Electronic Super Joy Screenshot

By: Adlai Rosh Samaniego

Warning! This game contains content that may not be safe for all audiences, including flashing strobe lights, swearing, blasphemy, and butts. Player discretion is advised.

Rarely do you find an indie game with so much energy bursting from its seams. Electronic Super Joy places you in control of The Wanderer, on a quest to overthrow an empire ruled by the evil Groove-Wizard. The game has an insane plot – but the strange story isn’t the only thing that’s going to give you a headache.

The controls follow the standard platforming controls – move, jump, attack. The simplicity helps the game a lot – adding unnecessary control schemes to an already hard game would be an absolute nightmare. (For those of us who don’t like using keyboard controls, the game features controller support.) Many of Electronic Super Joy’s challenges come from its gimmicks; early on, you face slow-moving missiles that can be destroyed with your bash attack. Later on, they’re reintroduced en-masse on a slowly-moving stage – touching the edges of the screen means instant death, so no quick advancement for you. Then later still, the missiles are faster, the ground disappears when you step on it, and you no longer have your bash attack.

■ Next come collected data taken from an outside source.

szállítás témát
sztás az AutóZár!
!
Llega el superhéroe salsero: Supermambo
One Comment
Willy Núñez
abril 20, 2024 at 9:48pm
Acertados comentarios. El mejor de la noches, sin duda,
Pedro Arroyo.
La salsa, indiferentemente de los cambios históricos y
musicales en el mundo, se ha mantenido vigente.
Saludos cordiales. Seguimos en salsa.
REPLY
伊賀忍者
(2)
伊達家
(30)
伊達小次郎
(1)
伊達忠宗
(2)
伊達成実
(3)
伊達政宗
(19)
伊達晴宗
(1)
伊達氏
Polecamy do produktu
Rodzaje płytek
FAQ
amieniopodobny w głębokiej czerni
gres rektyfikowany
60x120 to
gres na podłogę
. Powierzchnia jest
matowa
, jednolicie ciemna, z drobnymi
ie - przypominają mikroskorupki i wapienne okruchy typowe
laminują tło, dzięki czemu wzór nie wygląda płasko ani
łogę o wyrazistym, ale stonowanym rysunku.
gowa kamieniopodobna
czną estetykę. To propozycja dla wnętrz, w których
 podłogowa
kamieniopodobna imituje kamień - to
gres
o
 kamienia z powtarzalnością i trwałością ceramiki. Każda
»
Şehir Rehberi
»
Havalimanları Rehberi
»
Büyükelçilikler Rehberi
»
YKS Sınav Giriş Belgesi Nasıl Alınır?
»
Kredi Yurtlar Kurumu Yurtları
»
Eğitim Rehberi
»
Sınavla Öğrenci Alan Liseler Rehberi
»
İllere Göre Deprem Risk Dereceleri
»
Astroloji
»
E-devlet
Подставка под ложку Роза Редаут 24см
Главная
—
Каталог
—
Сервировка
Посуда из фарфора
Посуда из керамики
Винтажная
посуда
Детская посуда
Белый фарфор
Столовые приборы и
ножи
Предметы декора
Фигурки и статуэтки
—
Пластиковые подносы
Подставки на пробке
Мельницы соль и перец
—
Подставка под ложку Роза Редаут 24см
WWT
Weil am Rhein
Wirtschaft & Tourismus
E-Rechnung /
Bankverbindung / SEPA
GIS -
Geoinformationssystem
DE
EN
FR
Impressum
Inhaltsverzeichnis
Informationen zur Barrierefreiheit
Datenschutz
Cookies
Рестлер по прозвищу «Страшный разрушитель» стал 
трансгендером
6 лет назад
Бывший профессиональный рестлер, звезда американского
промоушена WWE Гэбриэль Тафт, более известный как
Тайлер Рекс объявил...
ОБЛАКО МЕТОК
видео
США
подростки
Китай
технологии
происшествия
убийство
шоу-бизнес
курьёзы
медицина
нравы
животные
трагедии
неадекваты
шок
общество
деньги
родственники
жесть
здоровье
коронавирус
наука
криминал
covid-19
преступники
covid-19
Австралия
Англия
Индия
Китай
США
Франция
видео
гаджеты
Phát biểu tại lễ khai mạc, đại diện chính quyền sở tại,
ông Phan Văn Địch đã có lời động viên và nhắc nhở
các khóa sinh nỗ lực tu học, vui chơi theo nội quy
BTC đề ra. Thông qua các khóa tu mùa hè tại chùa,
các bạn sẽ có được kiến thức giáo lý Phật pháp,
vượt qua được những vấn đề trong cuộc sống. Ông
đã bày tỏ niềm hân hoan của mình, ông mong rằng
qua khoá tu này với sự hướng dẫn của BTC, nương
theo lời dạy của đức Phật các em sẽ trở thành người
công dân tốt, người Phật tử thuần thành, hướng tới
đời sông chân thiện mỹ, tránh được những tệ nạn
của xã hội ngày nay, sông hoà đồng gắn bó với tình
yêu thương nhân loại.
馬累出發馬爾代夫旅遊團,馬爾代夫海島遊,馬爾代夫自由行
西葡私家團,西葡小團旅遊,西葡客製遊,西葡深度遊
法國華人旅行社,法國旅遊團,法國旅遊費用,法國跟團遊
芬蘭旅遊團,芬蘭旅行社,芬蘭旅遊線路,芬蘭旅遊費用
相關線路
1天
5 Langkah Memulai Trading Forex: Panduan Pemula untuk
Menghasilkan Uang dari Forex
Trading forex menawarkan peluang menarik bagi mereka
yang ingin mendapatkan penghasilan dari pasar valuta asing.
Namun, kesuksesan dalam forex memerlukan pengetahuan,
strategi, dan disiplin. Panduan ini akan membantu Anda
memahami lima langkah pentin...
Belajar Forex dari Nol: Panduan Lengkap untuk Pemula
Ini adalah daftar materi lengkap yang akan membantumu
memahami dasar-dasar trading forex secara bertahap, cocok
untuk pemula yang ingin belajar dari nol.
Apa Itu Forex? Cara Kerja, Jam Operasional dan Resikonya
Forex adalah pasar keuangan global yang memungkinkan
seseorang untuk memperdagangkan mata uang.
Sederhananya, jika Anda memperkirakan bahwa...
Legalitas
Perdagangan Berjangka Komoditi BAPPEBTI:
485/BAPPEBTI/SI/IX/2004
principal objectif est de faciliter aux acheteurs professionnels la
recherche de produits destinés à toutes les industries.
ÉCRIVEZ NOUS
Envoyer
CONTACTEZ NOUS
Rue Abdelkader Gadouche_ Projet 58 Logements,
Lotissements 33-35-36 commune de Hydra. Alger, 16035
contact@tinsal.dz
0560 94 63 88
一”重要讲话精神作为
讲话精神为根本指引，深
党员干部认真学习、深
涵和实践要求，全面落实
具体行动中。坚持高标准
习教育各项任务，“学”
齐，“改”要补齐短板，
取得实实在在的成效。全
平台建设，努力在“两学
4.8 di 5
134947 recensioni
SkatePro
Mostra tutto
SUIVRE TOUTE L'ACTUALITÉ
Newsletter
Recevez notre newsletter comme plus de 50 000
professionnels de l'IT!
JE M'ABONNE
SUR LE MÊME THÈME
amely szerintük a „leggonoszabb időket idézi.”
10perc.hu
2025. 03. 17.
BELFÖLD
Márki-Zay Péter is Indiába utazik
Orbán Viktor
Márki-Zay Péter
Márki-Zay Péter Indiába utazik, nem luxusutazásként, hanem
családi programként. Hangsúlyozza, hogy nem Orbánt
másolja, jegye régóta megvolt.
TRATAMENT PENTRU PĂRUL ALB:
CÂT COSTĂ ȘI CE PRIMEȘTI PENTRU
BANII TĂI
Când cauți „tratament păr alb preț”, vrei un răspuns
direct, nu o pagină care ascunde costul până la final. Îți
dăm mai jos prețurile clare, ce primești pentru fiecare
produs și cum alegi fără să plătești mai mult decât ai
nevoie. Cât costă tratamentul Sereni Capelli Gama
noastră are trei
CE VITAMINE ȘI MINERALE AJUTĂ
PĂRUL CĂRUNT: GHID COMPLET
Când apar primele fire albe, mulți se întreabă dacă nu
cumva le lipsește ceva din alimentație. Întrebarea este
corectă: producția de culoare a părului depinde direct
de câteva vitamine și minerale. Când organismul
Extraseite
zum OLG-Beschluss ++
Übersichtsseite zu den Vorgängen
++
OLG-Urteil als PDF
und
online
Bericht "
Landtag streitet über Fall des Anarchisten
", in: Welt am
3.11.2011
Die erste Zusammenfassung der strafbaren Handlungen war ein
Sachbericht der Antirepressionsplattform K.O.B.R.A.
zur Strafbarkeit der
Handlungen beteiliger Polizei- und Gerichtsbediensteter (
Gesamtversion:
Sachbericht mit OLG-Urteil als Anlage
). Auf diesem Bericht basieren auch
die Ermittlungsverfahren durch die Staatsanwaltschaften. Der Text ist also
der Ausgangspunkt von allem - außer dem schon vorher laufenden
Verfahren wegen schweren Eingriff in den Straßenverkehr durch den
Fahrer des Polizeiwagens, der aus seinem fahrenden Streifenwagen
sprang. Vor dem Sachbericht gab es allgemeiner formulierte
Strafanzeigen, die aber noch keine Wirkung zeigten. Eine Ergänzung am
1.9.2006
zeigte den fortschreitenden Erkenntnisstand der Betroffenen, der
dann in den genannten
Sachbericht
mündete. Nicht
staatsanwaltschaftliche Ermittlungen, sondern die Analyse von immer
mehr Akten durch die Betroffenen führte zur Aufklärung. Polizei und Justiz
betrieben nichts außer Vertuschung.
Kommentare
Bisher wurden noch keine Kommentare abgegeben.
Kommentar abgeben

The game is also extremely hard. Death is a common experience in this game. Thankfully, you have an infinite number of lives – which is good, because you will die a lot. One of the game’s main selling point is its difficulty. Much of the game is spent dying because of a mistake made – the level design is clear enough to be fair, and rarely do you die because of something stupid.

Electronic Super Joy is unique in that it doesn’t stick to a particular gaming formula for too long. One level could be a long, vertical climb up sticky walls. Another could have you running away from a giant monster. The game does an excellent job of beating your expectations to a bloody, neon-colored pulp. Game mechanics are discarded as quickly as they were introduced, then brought back for an encore of pain. There even exists an “Infinite Love” mode, where you traverse shorter versions of the game’s stages and try to get the highest score before dying.

The game has retro 16-bit graphics, with every character and stage being a black silhouette. Bits and pieces of the stage could shift, form, or fall away at a moment’s notice. The background pulses to the beat of the soundtrack, contrasting heavily and beautifully against the black stages. The game’s specific color scheme makes it clear what terrain you can and can’t interact with.

There are about 8 unique backgrounds, both beautiful and non-obstructive; you’ll barely notice them during more intense segments. Important things are given graphical precedence. Deadly missiles have a rather visible white trail following them, sticky walls have white goo on them, and both the player character and enemies have some bit of white to highlight them against the black of the rest of the stage.

The game’s soundtrack is heavily techno. The music is great in the fact that it almost never gets repetitive. Even as you’re attempting the same stage for the 20th time, you rarely stop to mute the game. Almost every action is punctuated by a sound, butt-slamming adding a nice kick to the beat, and activating checkpoints is highlighted by a rather sensual “Oh Yeah!” in both male and female flavors.

If you enjoy dubstep or electronic music and hardcore platforming, this game is for you. The relatively low system requirements ensure that a lot of people can play this game with little to no lag – that is, if you can handle the flashing lights and insane difficulty.